Zusätzlich plädiert die Kinderschutzexpertin dafür, die „Frühen Hilfen“ – Netzwerke für Unterstützungsmaßnahmen ab der Schwangerschaft bis zum dritten Lebensjahr – auszubauen. Aktuell gibt es österreichweit 26 Frühe Hilfen, die Institutionen wie Schreiambulanzen, aber auch Psychotherapeuten, Eltern-Kind-Zentren, Hebammen uvm. umfassen. Speziell geschulte Familienbegleiterinnen kommen direkt zu den belasteten Eltern nach Hause, helfen vor Ort bzw. empfehlen geeignete Hilfseinrichtungen. „Es geht darum, Eltern bzw. das Kind passgenau dorthin zu vermitteln, wo sie die beste Unterstützung bekommen“, betont Wölfl. Ziel in den Frühen Hilfen sei es dabei immer, den Kindern ein förderliches und sicheres Umfeld für ein gesundes Aufwachsen zu schaffen – freiwillig und kostenfrei für die betroffenen Familien. Die Betreuung sei dabei von Gesellschaftsschicht oder Bildung unabhängig.
Häufig Betreuung nötig
2222 Familien, die mit ihrer Lebenssituation überfordert, mit gesundheitlichen, rechtlichen oder sozialen Belastungen konfrontiert waren, wurden vergangenes Jahr in Österreich betreut. 44 Prozent davon wandten sich selbst an die Frühen Hilfen.
„Besonders oft sind es von Armut betroffene Familien“, so Wölfl.

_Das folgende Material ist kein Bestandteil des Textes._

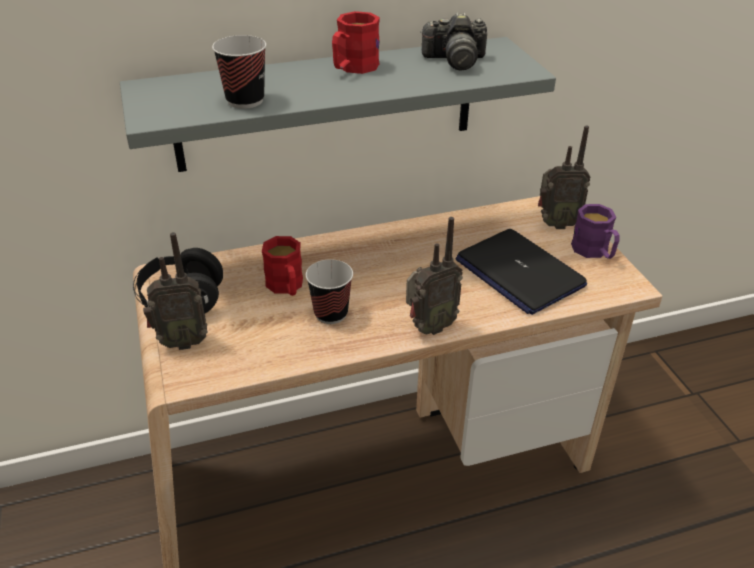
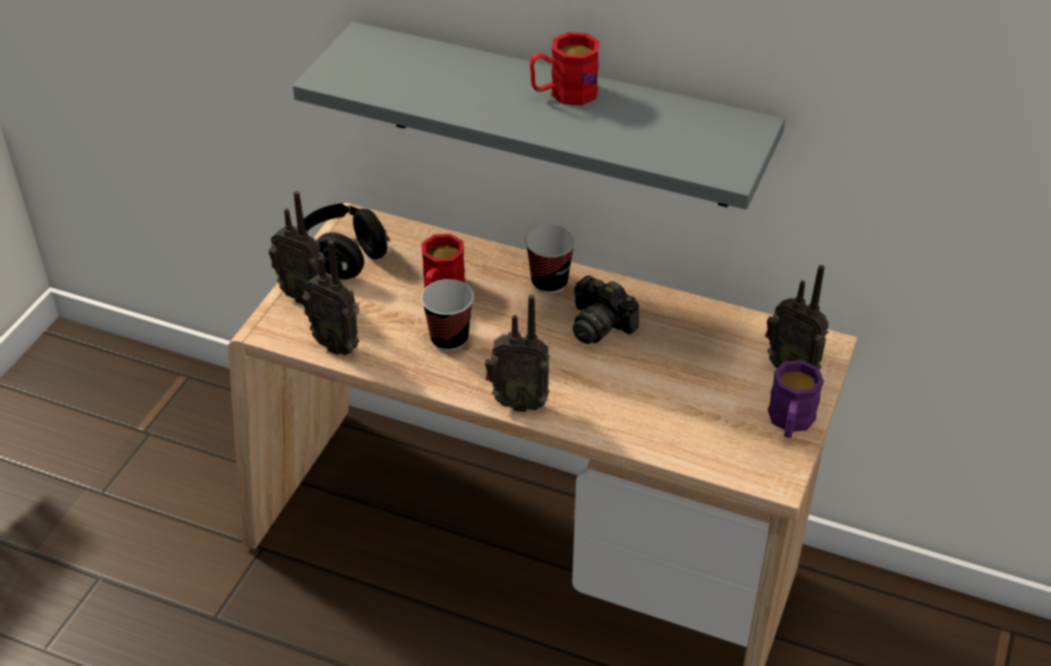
camera: 40 degrees right, 5 degrees up
(245, 100) = (421, 91): cup -> cup (549, 282)
(250, 361) = (337, 344): none -> radio
(455, 60) = (675, 127): camera -> camera (600, 325)
(518, 272) = (676, 398): laptop -> none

Aber auch solche mit psychischen Erkrankungen oder gesundheitlichen Vorbelastungen, Gewalterfahrung in der Schwangerschaft, postpartalen Depressionen oder schweren Traumata. „Manchmal reichen schon wenige Besuche, manche brauchen auch zwei bis drei Jahre Unterstützung“, so die Expertin.
Rund um die Feiertage zeigen sich bereits bestehende Probleme oft noch stärker. Den betroffenen Familien würde die „große Kluft zwischen ihrer Idealvorstellung mit einer funktionierenden, liebevollen Familie und der Realität, in der sie oft allein gelassen oder einsam sind“, besonders bewusst, so Wölfl. Auch wenn die Annahme von Hilfe manchmal schwierig sei, falscher Stolz sei fehl am Platz. Schließlich gehe es um die Zukunft der Kinder.